Wikipedia:Wikipedia Signpost/2006-03-27/Britannica

Britannica

Britannica responds to Nature

Three months after the prestigious science journal Nature published a comparison of the accuracy of 42 science articles in the online version of Encyclopædia Britannica and Wikipedia (see archived story), Encyclopædia Britannica Inc (EBI) has published a response to the study. The 20-page open letter, titled "Fatally Flawed", was published in PDF format and linked from the "EB News" box at http://www.britannica.com/ on 22 March. (An HTML version is also available.)

According to the Associated Press, an email from Patricia A. Ginnis (Senior Vice President at EBI) was sent to 5000 customers pointing towards the PDF file. The Wall Street Journal [1] said that EBI will also publish half-page-advertisements[2] defending their position on Monday 27 March in a group of English newspapers.

Encyclopædia Britannica Inc. denounced the Nature study, stating that "almost everything about the journal’s investigation, from the criteria for identifying inaccuracies to the discrepancy between the article text and its headline, was wrong and misleading," and called for the journal to make a public retraction of the article. EBI criticized Nature for rearranging, reediting, and excerpting Britannica articles; mistakenly identifying inaccuracies; reviewing texts that were not part of the encyclopedia proper; failing to fact-check the inaccuracies its reviewers cited; and misrepresenting its findings in the article headline and in the editorial which accompanied the news article.

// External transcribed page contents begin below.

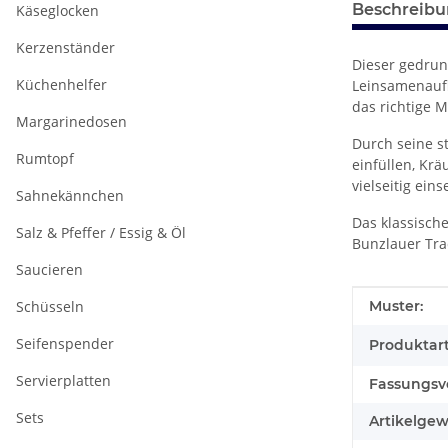
Beschreib
Käseglocken
Kerzenständer
Dieser gedrun
Küchenhelfer
Leinsamenaufl
das richtige 
Margarinedosen
Durch seine s
Rumtopf
einfüllen, Kr
vielseitig ei
Sahnekännchen
Das klassisch
Salz & Pfeffer / Essig & Öl
Bunzlauer Tra
Saucieren
Produkteig
Wert
Schüsseln
Muster:
Seifenspender
Produktart
Servierplatten
Fassungsv
Sets
Artikelgew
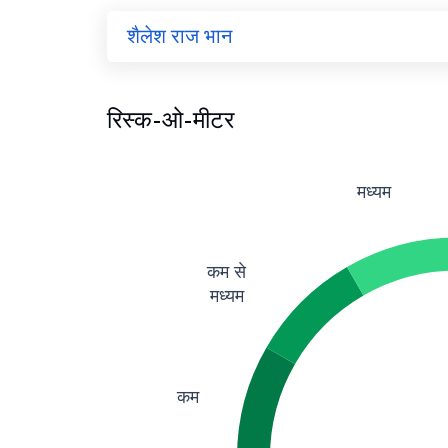
शैलेश राज भान
रिस्क-ओ-मीटर
मध्यम
कम से
मध्यम
कम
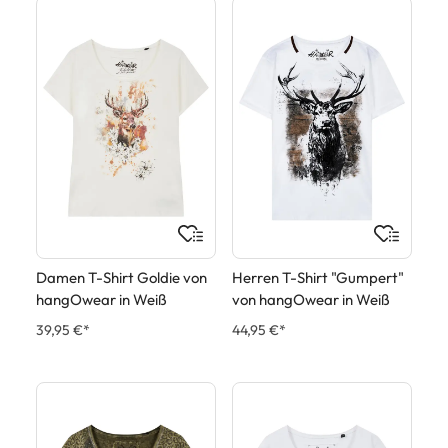
Damen T-Shirt Goldie von
Herren T-Shirt "Gumpert"
hangOwear in Weiß
von hangOwear in Weiß
39,95 €*
44,95 €*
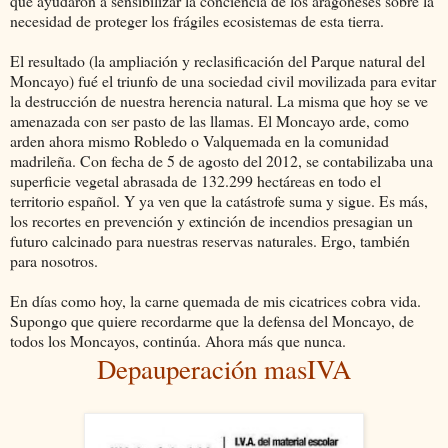
que ayudaron a sensibilizar la conciencia de los aragoneses sobre la
necesidad de proteger los frágiles ecosistemas de esta tierra.
El resultado (la ampliación y reclasificación del Parque natural del
Moncayo) fué el triunfo de una sociedad civil movilizada para evitar
la destrucción de nuestra herencia natural. La misma que hoy se ve
amenazada con ser pasto de las llamas. El Moncayo arde, como
arden ahora mismo Robledo o Valquemada en la comunidad
madrileña. Con fecha de 5 de agosto del 2012, se contabilizaba una
superficie vegetal abrasada de 132.299 hectáreas en todo el
territorio español. Y ya ven que la catástrofe suma y sigue. Es más,
los recortes en prevención y extinción de incendios presagian un
futuro calcinado para nuestras reservas naturales. Ergo, también
para nosotros.
En días como hoy, la carne quemada de mis cicatrices cobra vida.
Supongo que quiere recordarme que la defensa del Moncayo, de
todos los Moncayos, continúa. Ahora más que nunca.
Depauperación masIVA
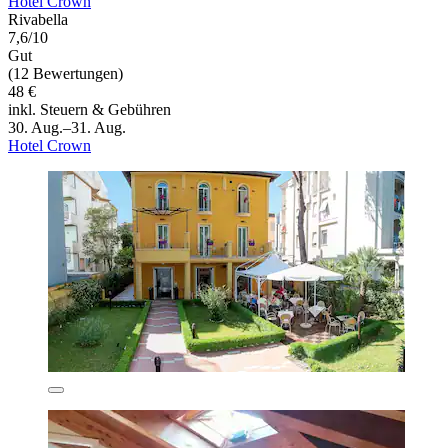
Hotel Crown
Rivabella
7,6/10
Gut
(12 Bewertungen)
48 €
inkl. Steuern & Gebühren
30. Aug.–31. Aug.
Hotel Crown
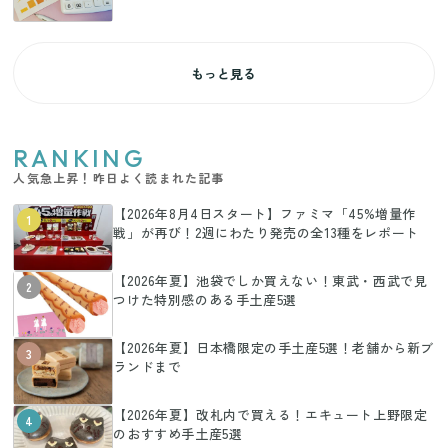
もっと見る
RANKING
人気急上昇！昨日よく読まれた記事
【2026年8月4日スタート】ファミマ「45%増量作
1
戦」が再び！2週にわたり発売の全13種をレポート
【2026年夏】池袋でしか買えない！東武・西武で見
2
つけた特別感のある手土産5選
【2026年夏】日本橋限定の手土産5選！老舗から新ブ
3
ランドまで
【2026年夏】改札内で買える！エキュート上野限定
4
のおすすめ手土産5選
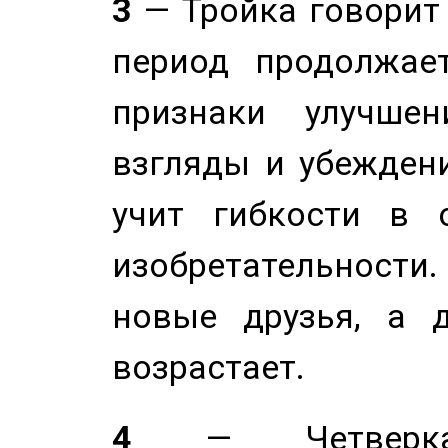
3
— Тройка говорит
период продолжае
признаки улучше
взгляды и убеждени
учит гибкости в 
изобретательности.
новые друзья, а д
возрастает.
4
— Четверка 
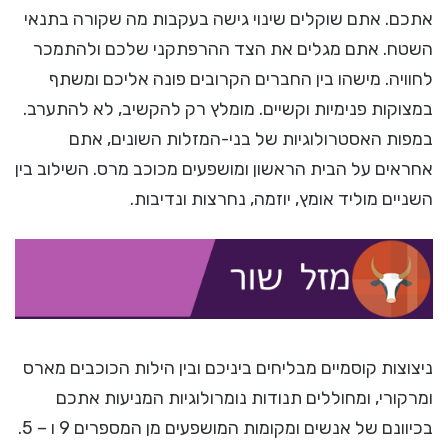
אתכם. אתם שוקלים שינוי גישה בעקבות מה שקורה בתנאי
השטח. אתם מגלים את הצד ההרפתקני שלכם ולהתמכר
לחוויה. מישהו בין החברים הקרובים פונה אליכם ומשתף
במצוקות פנימיות וקשיים. מומלץ רק להקשיב, לא להתערב.
במפות האסטרולוגיות של בני-המזלות השונים, אתם
אחראים על הבית הראשון ומושפעים מכוכב מרס. השילוב בין
השניים מוליד אומץ, יוזמה, נחרצות ונדיבות.
ניצוצות קוסמיים מבליחים ביניכם ובין הילות הכוכבים מארס
ומרקורי, ומחוללים תנודות נומרולוגיות המניעות אתכם
בכיוונם של אנשים ומקומות המושפעים מן המספרים 9 ו – 5.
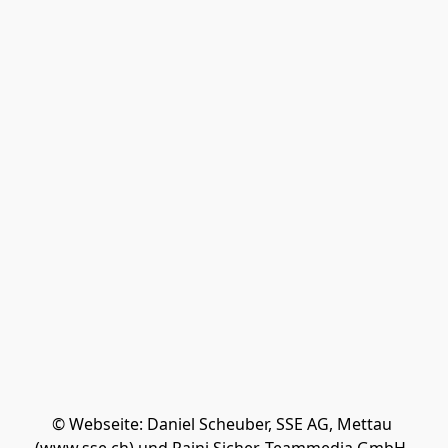
© Webseite: Daniel Scheuber, SSE AG, Mettau 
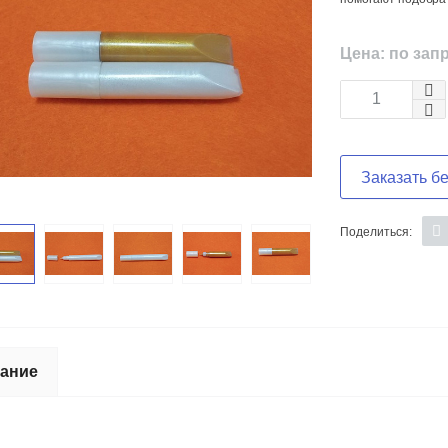
Цена: по зап
Заказать б
Поделиться:
ание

EBI then went on to detail their disputes with about half of the errors found by Nature, in many cases simply rejecting the criticism outright. They indirectly acknowledged that the other half of the errors were correctly identified, and Tom Panelas, EBI spokesman, was quoted as stating that some of the errors were already known but so far had not been corrected. Neither Nature nor EBI identified how long these errors had been known at Britannica.

The Associated Press story about the dispute was widely covered in the mass media (see further press coverage).